What to do:
Copy the stretch of rows from the line containing "True or false: CH" through the end of the rows, leaving out the pictures.

Extracted entries:
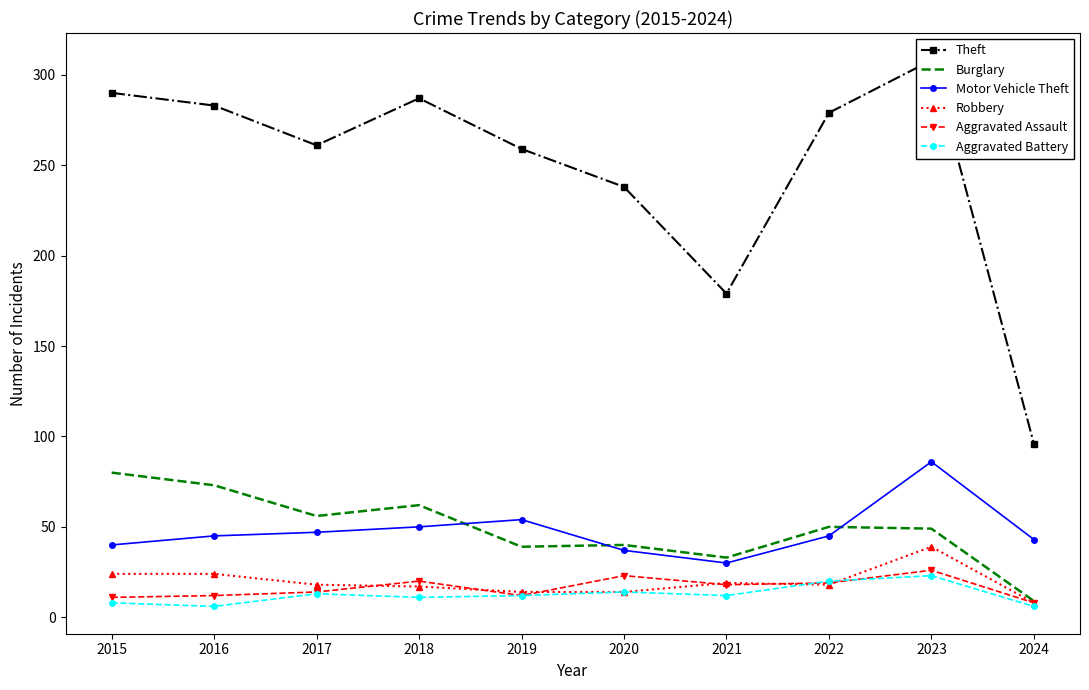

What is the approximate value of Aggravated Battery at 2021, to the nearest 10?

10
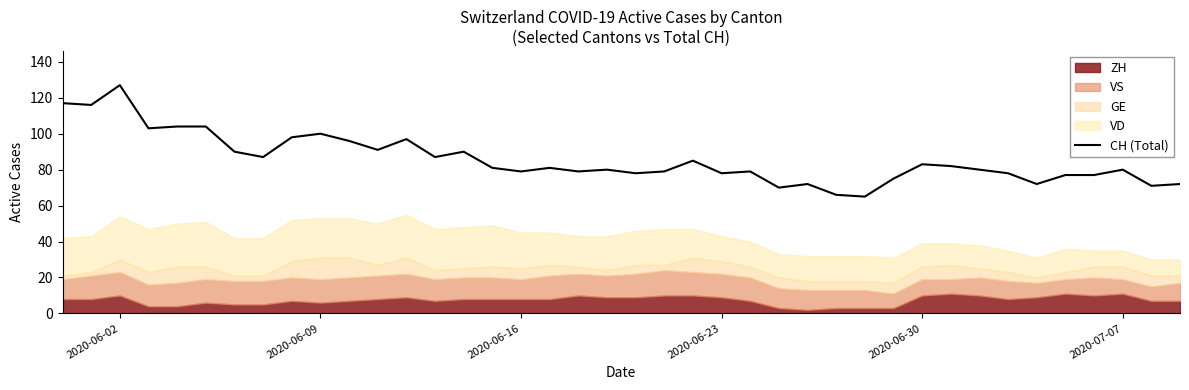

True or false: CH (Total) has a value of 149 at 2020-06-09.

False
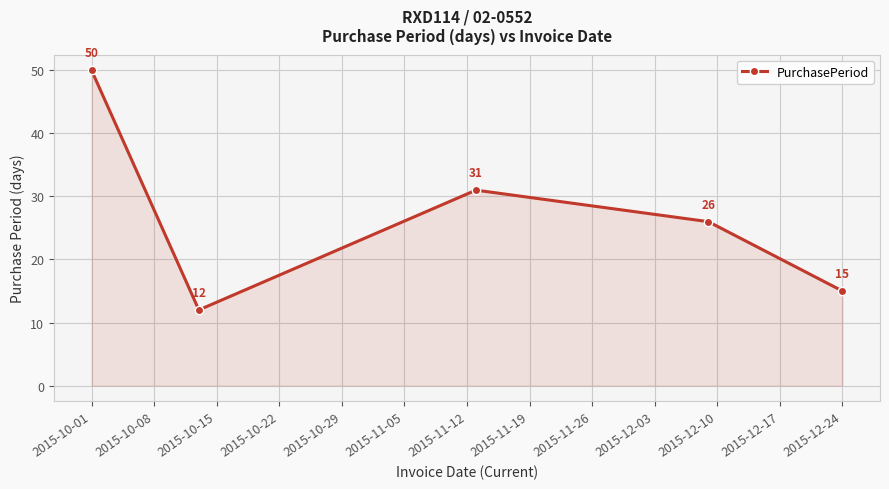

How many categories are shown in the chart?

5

Solution for this exercise:
True or false: CH (Total) has a value of 149 at 2020-06-09.

False

How many categories are shown in the chart?

5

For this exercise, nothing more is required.